Task inputs Start Marker

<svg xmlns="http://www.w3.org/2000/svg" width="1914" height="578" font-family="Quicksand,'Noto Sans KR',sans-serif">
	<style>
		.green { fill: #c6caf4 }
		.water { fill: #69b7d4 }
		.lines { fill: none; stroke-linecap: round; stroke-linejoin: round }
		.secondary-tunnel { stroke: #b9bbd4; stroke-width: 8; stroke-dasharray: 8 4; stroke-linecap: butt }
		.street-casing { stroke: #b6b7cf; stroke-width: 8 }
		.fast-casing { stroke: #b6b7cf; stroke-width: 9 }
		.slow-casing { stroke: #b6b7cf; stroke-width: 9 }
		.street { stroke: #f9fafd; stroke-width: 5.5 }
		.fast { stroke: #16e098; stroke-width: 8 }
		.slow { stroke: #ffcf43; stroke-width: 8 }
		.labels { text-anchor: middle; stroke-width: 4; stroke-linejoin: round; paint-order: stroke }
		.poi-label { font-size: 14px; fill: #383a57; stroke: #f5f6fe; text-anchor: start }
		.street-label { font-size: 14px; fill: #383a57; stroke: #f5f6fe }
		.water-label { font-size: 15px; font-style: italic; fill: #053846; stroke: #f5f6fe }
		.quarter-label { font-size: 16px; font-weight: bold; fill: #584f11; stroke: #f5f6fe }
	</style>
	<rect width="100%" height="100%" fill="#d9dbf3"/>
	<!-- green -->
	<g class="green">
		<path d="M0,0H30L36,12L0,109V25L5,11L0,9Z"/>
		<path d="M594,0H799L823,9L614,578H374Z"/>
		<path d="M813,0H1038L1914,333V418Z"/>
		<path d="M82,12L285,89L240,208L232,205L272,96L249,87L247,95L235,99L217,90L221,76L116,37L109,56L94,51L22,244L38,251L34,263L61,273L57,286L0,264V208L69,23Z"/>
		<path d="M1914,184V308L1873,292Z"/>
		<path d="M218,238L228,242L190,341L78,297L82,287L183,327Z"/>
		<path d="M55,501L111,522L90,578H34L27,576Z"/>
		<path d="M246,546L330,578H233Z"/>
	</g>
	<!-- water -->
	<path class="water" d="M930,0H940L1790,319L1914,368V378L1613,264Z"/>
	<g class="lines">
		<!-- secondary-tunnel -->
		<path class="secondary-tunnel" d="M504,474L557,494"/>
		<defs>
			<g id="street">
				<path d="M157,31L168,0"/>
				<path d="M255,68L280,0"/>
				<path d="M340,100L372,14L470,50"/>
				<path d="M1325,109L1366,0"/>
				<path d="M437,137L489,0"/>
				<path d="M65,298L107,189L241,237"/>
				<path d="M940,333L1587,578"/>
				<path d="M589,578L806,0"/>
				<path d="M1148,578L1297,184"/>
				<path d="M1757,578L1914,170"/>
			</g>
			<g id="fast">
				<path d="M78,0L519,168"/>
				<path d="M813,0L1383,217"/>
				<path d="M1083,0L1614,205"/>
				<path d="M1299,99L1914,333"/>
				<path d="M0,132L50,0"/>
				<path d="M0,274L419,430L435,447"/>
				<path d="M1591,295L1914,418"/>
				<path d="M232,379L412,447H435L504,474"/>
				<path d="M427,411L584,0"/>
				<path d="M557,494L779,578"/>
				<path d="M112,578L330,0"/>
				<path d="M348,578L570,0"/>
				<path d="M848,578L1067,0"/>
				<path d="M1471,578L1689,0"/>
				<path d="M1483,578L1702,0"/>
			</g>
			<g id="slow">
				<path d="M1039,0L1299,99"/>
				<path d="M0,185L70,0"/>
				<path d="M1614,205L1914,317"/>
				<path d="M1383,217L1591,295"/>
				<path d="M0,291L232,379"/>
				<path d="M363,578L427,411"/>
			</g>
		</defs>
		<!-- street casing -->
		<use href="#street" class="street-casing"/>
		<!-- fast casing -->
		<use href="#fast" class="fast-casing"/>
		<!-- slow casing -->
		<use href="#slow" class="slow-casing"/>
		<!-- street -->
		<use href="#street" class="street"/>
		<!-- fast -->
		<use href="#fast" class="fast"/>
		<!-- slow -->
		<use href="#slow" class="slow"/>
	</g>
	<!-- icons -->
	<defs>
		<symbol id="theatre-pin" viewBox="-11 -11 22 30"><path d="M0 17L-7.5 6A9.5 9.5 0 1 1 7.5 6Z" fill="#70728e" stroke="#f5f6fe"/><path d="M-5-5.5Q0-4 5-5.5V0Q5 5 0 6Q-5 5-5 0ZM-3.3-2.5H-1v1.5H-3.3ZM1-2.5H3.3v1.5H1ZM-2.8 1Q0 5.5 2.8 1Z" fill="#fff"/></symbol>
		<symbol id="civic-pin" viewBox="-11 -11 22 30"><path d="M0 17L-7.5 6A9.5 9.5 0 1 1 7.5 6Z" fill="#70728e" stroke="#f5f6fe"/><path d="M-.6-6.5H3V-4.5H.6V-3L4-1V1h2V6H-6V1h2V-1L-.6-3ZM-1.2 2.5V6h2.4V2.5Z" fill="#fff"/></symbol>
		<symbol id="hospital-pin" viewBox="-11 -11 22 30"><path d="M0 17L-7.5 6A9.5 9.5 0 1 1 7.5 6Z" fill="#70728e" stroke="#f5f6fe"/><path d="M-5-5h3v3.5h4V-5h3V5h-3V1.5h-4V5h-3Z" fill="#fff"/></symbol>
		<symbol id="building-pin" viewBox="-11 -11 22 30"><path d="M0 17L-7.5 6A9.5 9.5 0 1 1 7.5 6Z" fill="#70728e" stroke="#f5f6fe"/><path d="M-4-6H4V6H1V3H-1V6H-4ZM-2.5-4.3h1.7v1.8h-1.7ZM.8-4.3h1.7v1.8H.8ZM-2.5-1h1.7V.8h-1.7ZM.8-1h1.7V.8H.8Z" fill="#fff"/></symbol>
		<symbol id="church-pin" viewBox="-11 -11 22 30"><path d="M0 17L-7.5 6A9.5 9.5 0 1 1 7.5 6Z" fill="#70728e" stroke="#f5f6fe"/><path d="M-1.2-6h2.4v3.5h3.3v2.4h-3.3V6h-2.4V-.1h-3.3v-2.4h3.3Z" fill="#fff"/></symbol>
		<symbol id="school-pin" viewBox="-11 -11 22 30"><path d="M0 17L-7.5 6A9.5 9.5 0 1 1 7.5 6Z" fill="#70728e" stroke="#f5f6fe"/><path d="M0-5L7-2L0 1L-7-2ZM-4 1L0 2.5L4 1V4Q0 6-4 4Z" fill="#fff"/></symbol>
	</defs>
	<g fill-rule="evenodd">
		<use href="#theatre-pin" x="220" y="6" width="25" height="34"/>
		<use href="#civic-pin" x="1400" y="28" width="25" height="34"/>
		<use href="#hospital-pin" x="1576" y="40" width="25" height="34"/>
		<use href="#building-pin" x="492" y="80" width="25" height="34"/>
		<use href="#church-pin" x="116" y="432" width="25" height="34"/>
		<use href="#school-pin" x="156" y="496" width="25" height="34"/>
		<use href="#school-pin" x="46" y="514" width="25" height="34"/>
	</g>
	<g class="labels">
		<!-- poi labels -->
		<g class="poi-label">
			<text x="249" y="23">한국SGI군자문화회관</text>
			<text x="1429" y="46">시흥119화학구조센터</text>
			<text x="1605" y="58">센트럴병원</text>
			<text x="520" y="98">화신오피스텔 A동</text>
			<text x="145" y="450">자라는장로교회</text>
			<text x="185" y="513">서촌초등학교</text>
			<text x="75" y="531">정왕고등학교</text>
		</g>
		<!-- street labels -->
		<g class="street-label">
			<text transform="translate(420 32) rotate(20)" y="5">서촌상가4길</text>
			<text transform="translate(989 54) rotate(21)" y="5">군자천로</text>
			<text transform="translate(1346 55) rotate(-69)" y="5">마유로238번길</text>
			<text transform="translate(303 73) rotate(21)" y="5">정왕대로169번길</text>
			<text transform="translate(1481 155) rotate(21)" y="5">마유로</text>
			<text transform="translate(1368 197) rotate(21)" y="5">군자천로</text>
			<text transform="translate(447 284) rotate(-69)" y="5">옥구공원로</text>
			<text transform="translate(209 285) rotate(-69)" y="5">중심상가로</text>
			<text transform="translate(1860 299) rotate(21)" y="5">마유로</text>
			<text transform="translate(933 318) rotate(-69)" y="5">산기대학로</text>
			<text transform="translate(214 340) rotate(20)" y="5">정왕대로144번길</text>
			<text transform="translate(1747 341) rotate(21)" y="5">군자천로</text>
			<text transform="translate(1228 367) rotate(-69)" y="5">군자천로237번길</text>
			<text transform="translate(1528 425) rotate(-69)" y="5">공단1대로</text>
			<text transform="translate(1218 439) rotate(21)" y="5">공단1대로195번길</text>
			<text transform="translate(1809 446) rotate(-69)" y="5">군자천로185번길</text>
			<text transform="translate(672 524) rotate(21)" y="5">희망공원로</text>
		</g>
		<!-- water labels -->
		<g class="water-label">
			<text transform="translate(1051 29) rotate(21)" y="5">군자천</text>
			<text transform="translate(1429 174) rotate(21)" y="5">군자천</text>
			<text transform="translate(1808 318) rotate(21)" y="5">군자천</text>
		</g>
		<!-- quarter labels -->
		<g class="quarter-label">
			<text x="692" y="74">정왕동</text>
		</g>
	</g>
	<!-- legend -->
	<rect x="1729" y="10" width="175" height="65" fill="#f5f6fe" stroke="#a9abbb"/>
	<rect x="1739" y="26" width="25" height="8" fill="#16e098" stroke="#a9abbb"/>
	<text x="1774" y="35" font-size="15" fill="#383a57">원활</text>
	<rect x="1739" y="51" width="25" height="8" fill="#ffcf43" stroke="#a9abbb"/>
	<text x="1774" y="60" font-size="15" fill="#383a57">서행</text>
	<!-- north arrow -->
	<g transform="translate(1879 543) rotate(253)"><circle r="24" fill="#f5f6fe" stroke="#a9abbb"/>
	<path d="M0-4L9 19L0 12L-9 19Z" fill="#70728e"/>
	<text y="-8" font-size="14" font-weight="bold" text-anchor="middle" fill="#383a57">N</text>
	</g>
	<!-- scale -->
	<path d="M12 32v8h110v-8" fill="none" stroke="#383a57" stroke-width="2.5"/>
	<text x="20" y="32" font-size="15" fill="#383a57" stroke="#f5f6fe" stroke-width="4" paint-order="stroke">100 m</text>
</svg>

Task inputs End Marker
Task inputs Start Marker

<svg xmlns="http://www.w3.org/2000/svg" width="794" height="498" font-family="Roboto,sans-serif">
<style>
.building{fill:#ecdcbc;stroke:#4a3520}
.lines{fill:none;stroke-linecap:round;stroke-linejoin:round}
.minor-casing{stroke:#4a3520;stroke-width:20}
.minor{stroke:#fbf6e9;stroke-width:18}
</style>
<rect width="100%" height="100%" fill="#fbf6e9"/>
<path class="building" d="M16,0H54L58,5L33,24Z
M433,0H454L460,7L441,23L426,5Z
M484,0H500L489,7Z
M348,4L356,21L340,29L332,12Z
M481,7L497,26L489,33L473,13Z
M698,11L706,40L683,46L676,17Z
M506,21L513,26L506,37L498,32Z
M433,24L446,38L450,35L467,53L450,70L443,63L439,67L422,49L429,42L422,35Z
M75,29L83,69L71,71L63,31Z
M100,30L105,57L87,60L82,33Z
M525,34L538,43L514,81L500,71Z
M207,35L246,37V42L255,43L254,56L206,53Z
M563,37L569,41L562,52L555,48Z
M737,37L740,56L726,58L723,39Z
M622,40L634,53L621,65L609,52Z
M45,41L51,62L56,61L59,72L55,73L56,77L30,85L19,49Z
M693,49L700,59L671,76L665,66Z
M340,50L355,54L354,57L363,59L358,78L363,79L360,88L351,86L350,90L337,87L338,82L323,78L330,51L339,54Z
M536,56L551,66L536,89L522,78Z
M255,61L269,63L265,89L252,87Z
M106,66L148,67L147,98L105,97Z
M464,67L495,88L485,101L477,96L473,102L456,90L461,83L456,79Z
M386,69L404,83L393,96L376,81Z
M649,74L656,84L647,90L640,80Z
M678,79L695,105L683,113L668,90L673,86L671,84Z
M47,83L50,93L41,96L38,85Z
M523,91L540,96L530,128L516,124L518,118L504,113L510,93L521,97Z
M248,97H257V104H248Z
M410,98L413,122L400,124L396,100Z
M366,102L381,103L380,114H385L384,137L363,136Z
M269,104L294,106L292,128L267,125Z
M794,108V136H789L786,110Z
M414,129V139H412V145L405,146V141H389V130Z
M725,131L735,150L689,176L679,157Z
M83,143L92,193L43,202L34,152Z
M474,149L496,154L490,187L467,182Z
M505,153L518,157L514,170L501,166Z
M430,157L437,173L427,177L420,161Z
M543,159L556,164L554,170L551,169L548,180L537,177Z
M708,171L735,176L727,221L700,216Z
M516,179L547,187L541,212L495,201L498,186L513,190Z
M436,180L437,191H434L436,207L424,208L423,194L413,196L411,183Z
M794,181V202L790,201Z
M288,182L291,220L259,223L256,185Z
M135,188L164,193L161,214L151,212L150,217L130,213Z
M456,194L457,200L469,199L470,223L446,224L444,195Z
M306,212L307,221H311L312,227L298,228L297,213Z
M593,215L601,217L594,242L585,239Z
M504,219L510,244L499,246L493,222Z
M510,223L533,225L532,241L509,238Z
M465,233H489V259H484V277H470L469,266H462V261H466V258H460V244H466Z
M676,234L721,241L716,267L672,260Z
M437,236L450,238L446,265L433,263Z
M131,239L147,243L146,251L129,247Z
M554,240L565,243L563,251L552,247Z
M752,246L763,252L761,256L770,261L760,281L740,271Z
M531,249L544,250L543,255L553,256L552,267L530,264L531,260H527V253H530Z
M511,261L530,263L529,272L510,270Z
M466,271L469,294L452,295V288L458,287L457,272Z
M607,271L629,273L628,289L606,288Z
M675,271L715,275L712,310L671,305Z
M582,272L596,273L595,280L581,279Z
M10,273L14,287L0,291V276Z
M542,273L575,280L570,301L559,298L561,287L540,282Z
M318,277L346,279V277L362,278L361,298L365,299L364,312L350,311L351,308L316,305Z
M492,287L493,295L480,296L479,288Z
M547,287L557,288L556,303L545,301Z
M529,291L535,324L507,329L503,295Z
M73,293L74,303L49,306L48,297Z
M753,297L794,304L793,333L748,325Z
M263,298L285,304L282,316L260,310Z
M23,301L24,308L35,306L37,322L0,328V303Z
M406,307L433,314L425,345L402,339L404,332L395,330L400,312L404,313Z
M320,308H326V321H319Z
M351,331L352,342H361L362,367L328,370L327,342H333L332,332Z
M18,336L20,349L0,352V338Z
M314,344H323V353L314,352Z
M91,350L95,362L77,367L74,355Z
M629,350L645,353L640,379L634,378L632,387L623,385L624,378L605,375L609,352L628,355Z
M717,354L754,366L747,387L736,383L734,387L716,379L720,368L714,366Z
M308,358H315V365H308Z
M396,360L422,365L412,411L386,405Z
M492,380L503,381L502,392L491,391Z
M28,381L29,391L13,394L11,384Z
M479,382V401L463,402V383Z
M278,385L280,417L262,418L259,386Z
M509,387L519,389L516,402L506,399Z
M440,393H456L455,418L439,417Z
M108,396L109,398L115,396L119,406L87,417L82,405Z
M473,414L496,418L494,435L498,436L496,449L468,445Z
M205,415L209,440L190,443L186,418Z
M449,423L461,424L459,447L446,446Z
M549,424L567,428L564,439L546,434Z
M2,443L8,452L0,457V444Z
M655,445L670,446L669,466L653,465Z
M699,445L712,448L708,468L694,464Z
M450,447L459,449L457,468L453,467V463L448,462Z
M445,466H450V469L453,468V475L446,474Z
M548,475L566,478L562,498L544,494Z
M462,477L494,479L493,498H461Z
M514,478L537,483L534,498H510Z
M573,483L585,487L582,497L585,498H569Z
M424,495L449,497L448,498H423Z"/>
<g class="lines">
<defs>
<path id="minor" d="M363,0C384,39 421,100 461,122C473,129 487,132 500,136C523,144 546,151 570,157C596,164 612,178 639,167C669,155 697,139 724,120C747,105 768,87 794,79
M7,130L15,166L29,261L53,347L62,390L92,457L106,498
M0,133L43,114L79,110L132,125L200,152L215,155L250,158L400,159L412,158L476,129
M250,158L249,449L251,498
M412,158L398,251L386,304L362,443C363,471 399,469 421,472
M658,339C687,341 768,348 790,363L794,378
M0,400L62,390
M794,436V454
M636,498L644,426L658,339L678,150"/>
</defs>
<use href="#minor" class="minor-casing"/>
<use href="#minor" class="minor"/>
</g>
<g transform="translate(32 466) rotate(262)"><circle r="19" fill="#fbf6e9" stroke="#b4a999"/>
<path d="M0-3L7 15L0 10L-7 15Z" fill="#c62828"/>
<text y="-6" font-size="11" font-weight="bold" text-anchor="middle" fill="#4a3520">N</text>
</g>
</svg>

Task inputs End Marker

> _Task statement_: Search the records above for "lines". Copy each line where it is found.

> _Answer space_:
		.lines { fill: none; stroke-linecap: round; stroke-linejoin: round }
	<g class="lines">
.lines{fill:none;stroke-linecap:round;stroke-linejoin:round}
<g class="lines">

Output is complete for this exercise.